Produktionsfehler bei Österreichs Eurofightern

Produktionsfehler bei Österreichs Eurofightern
Fehlerhafte Bohrungen - das Heer prüft rechtliche Schritte. Grüner Pilz sieht neue Chance zum Ausstieg.

Bei den Eurofightern gibt es offenbar kein Ende, nur Schrecken: Spiegel Online hatte nach einer Qualitätskontrolle durch deutsche Inspektoren berichtet, dass es am Rumpfhinterteil des Fliegers "Herstellungsfehler bei einer großen Anzahl an Bohrungen" gebe. Die Mängel könnten möglicherweise zur Instabilität des Flugzeugs führen. Nach der Entdeckung des Produktionsfehlers ließ auch das österreichische Verteidigungsministerium sämtliche Modelle in heimischem Besitz technisch überprüfen.

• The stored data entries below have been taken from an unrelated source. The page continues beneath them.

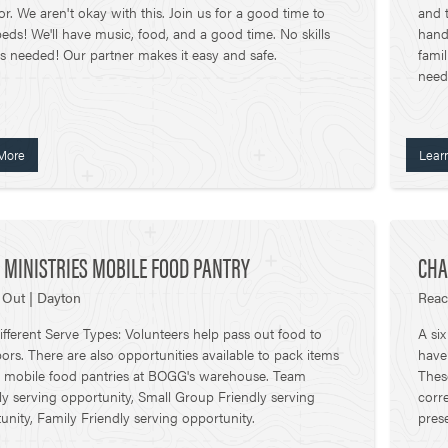
oor. We aren't okay with this. Join us for a good time to
and t
beds! We'll have music, food, and a good time. No skills
hand 
ls needed! Our partner makes it easy and safe.
fami
neede
More
Lear
 MINISTRIES MOBILE FOOD PANTRY
CHA
 Out | Dayton
Reac
fferent Serve Types: Volunteers help pass out food to
A si
ors. There are also opportunities available to pack items
have
e mobile food pantries at BOGG's warehouse. Team
Thes
ly serving opportunity, Small Group Friendly serving
corr
unity, Family Friendly serving opportunity.
prese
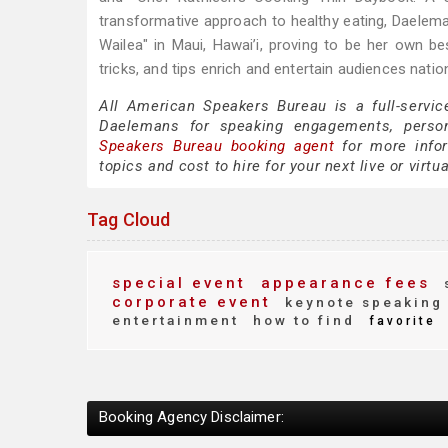
transformative approach to healthy eating, Daelema
Wailea" in Maui, Hawai’i, proving to be her own bes
tricks, and tips enrich and entertain audiences natio
All American Speakers Bureau is a full-servic
Daelemans for speaking engagements, perso
Speakers Bureau booking agent
for more infor
topics and cost to hire for your next live or virtu
Tag Cloud
special event
appearance fees
corporate event
keynote speaking
entertainment
how to find
favorite
Booking Agency Disclaimer:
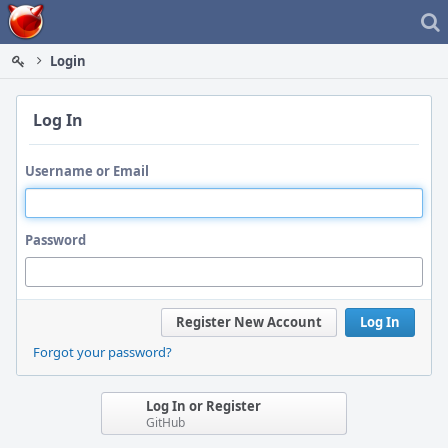
Home
Login
Log In
Username or Email
Password
Register New Account
Log In
Forgot your password?
Log In or Register
GitHub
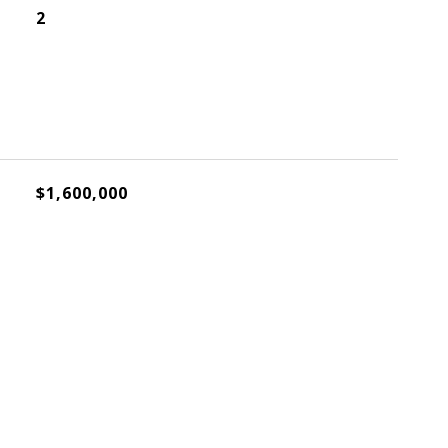
2
$1,600,000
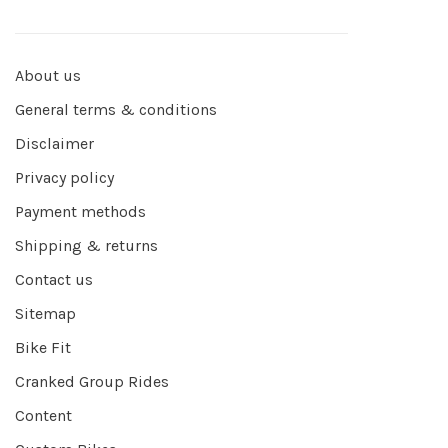
About us
General terms & conditions
Disclaimer
Privacy policy
Payment methods
Shipping & returns
Contact us
Sitemap
Bike Fit
Cranked Group Rides
Content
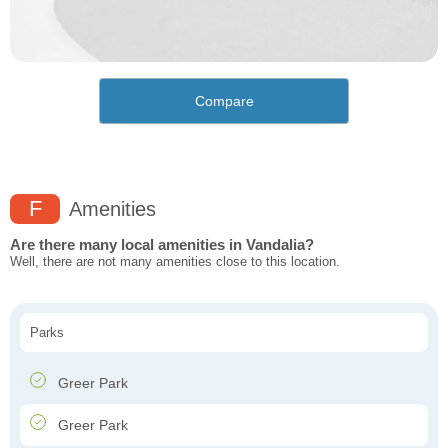
Compare
F
Amenities
Are there many local amenities in Vandalia?
Well, there are not many amenities close to this location.
Parks
Greer Park
Greer Park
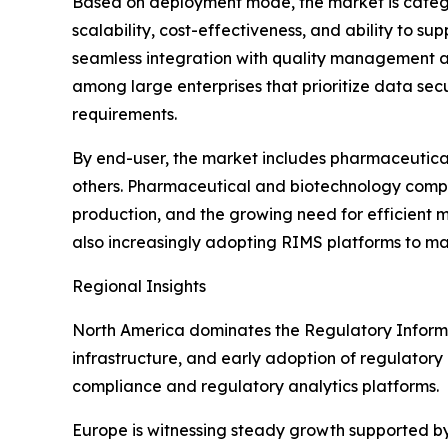
Based on deployment mode, the market is catego
scalability, cost-effectiveness, and ability to su
seamless integration with quality management an
among large enterprises that prioritize data sec
requirements.
By end-user, the market includes pharmaceutica
others. Pharmaceutical and biotechnology compani
production, and the growing need for efficient
also increasingly adopting RIMS platforms to ma
Regional Insights
North America dominates the Regulatory Inform
infrastructure, and early adoption of regulatory
compliance and regulatory analytics platforms.
Europe is witnessing steady growth supported b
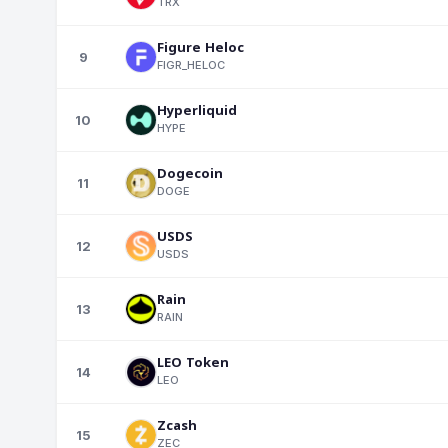
TRX
Figure Heloc
9
FIGR_HELOC
Hyperliquid
10
HYPE
Dogecoin
11
DOGE
USDS
12
USDS
Rain
13
RAIN
LEO Token
14
LEO
Zcash
15
ZEC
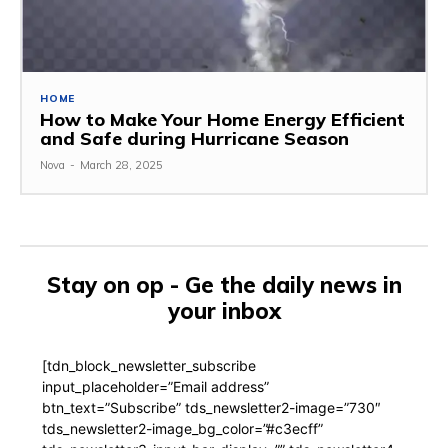
HOME
How to Make Your Home Energy Efficient
and Safe during Hurricane Season
Nova
-
March 28, 2025
Stay on op - Ge the daily news in
your inbox
[tdn_block_newsletter_subscribe
input_placeholder=”Email address”
btn_text=”Subscribe” tds_newsletter2-image=”730″
tds_newsletter2-image_bg_color=”#c3ecff”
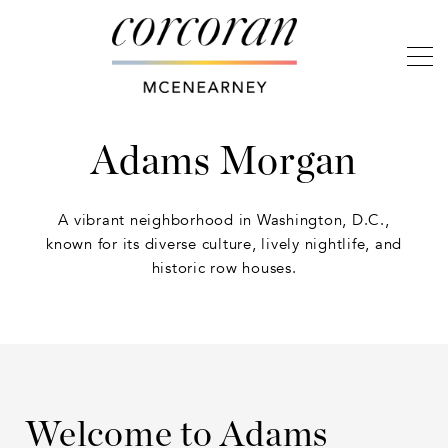
Adams Morgan
A vibrant neighborhood in Washington, D.C.,
known for its diverse culture, lively nightlife, and
historic row houses.
Welcome to Adams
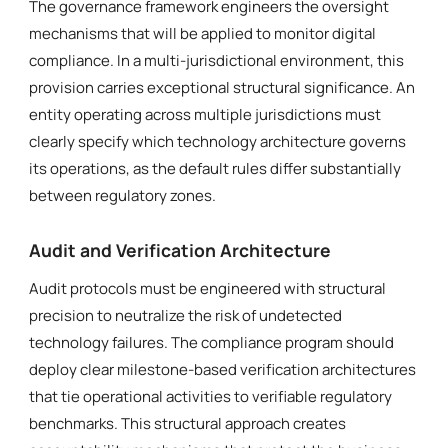
The governance framework engineers the oversight
mechanisms that will be applied to monitor digital
compliance. In a multi-jurisdictional environment, this
provision carries exceptional structural significance. An
entity operating across multiple jurisdictions must
clearly specify which technology architecture governs
its operations, as the default rules differ substantially
between regulatory zones.
Audit and Verification Architecture
Audit protocols must be engineered with structural
precision to neutralize the risk of undetected
technology failures. The compliance program should
deploy clear milestone-based verification architectures
that tie operational activities to verifiable regulatory
benchmarks. This structural approach creates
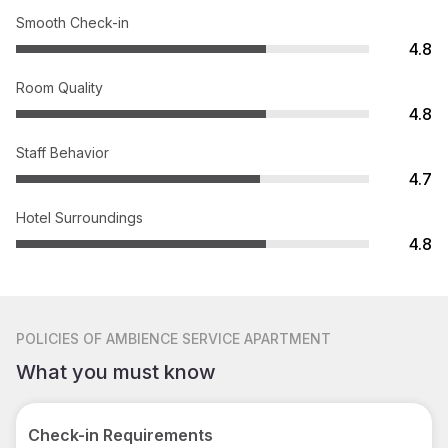
Smooth Check-in
4.8
Room Quality
4.8
Staff Behavior
4.7
Hotel Surroundings
4.8
POLICIES
OF AMBIENCE SERVICE APARTMENT
What you must know
Check-in Requirements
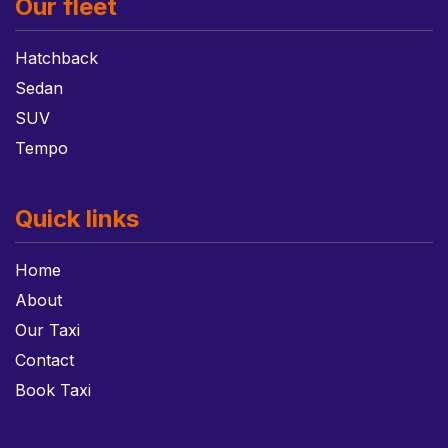
Our fleet
Hatchback
Sedan
SUV
Tempo
Quick links
Home
About
Our Taxi
Contact
Book Taxi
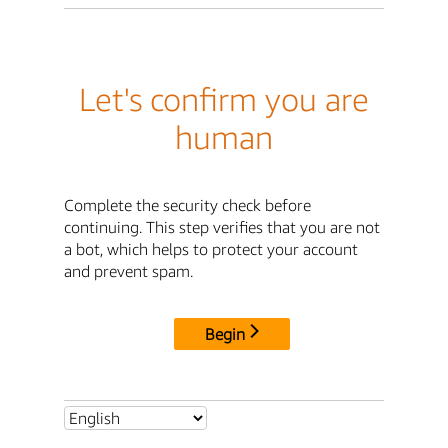
Let's confirm you are
human
Complete the security check before
continuing. This step verifies that you are not
a bot, which helps to protect your account
and prevent spam.
Begin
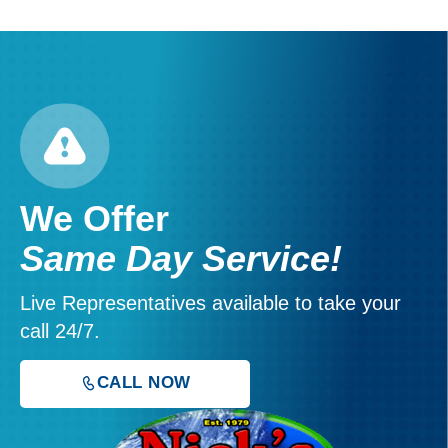
We Offer
Same Day Service!
Live Representatives available to take your
call 24/7.
CALL NOW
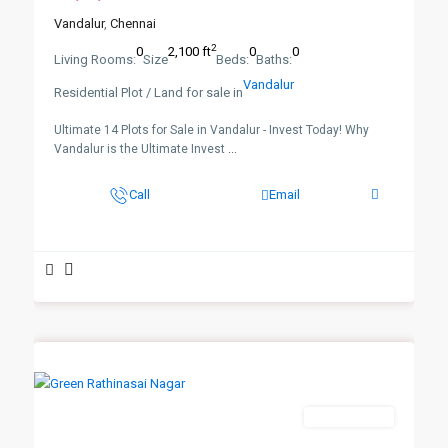
Vandalur
,
Chennai
2
0
2,100 ft
0
0
Living Rooms:
Size
Beds:
Baths:
Vandalur
Residential Plot / Land for sale in
Ultimate 14 Plots for Sale in Vandalur - Invest Today! Why
Vandalur is the Ultimate Invest
...
Call
Email
New Booking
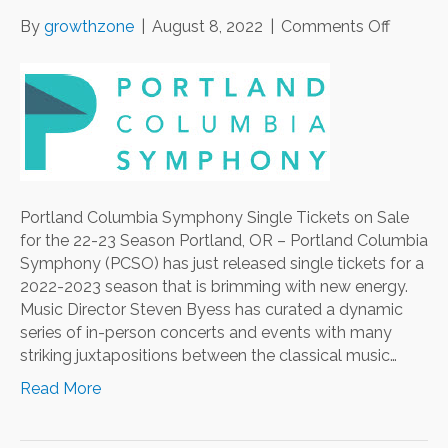
on
By
growthzone
|
August 8, 2022
|
Comments Off
Portlan
Columb
Symph
Single
Tickets
on
Sale
for
Portland Columbia Symphony Single Tickets on Sale
the
for the 22-23 Season Portland, OR – Portland Columbia
22-
Symphony (PCSO) has just released single tickets for a
23
2022-2023 season that is brimming with new energy.
Season
Music Director Steven Byess has curated a dynamic
series of in-person concerts and events with many
striking juxtapositions between the classical music…
Read More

Das Ergebnis: Die 15 Eurofighter des Bundesheeres sind ebenfalls betroffen. Dieser Mangel an den Flugzeugen wurde bereits im August 2014 durch die Herstellerfirma der zuständigen Stelle bekannt gegeben, wie das Bundesheer in einer Aussendung meldete. Der Mangel hat zur Folge, dass die Haltbarkeit eines Bauteiles am Rumpfhinterteil der Tranche 1-Flugzeuge von 6.000 auf 2.000 Flugstunden reduziert wurde. Die Überprüfungen an den Flugzeugen laufen noch. Die Flugsicherheit der Eurofighter sei aktuell nicht betroffen. Der Mangel würde nach derzeitigem Wissensstand, in zeitlicher Hinsicht und unter Beibehaltung der derzeitigen Flugstunden erst in 15 Jahren zu Folgen am Flugzeug führen. Das Bundesheer stellt die für den Einsatzflugbetrieb notwendigen Flugzeuge bereit. Je nach Auftragslage wird daher eine bestimmte Anzahl an Eurofighter zur Verfügung gestellt. Ob der Mangel am Flieger Auswirkungen rechtlicher Natur hat, steht noch nicht fest. Aus dem österreichischen Verteidigungsministerium hieß es auf APA-Anfrage, man prüfe alle rechtlichen Schritte.

Pilz mit zwei Optionen

Produktionsfehler bei Österreichs Eurofightern
Der grüne Sicherheitssprecher Peter Pilz sieht nun wieder die Chance für einen Ausstieg aus dem Vertrag. Verteidigungsminister Klug solle nun zumindest die Stilllegung der 15 Kampfflugzeuge verkünden, forderte er am Mittwoch bei einer Pressekonferenz. Sonst drohten parlamentarische Konsequenzen. "Es ist jetzt aus mit den Eurofightern und das soll die Politik endlich einmal zur Kenntnis nehmen“. Die Flugzeuge seien ohnehin de facto nicht betriebsfähig und würden mit den neuesten Erkenntnissen "ein großes technisches Risiko" darstellen. Die Auswirkungen sind laut Pilz "noch nicht absehbar". Empört ist Pilz zudem darüber, dass - im Gegensatz zu Deutschland - die heimischen Abgeordneten erst via Medien über die Mängel erfahren mussten.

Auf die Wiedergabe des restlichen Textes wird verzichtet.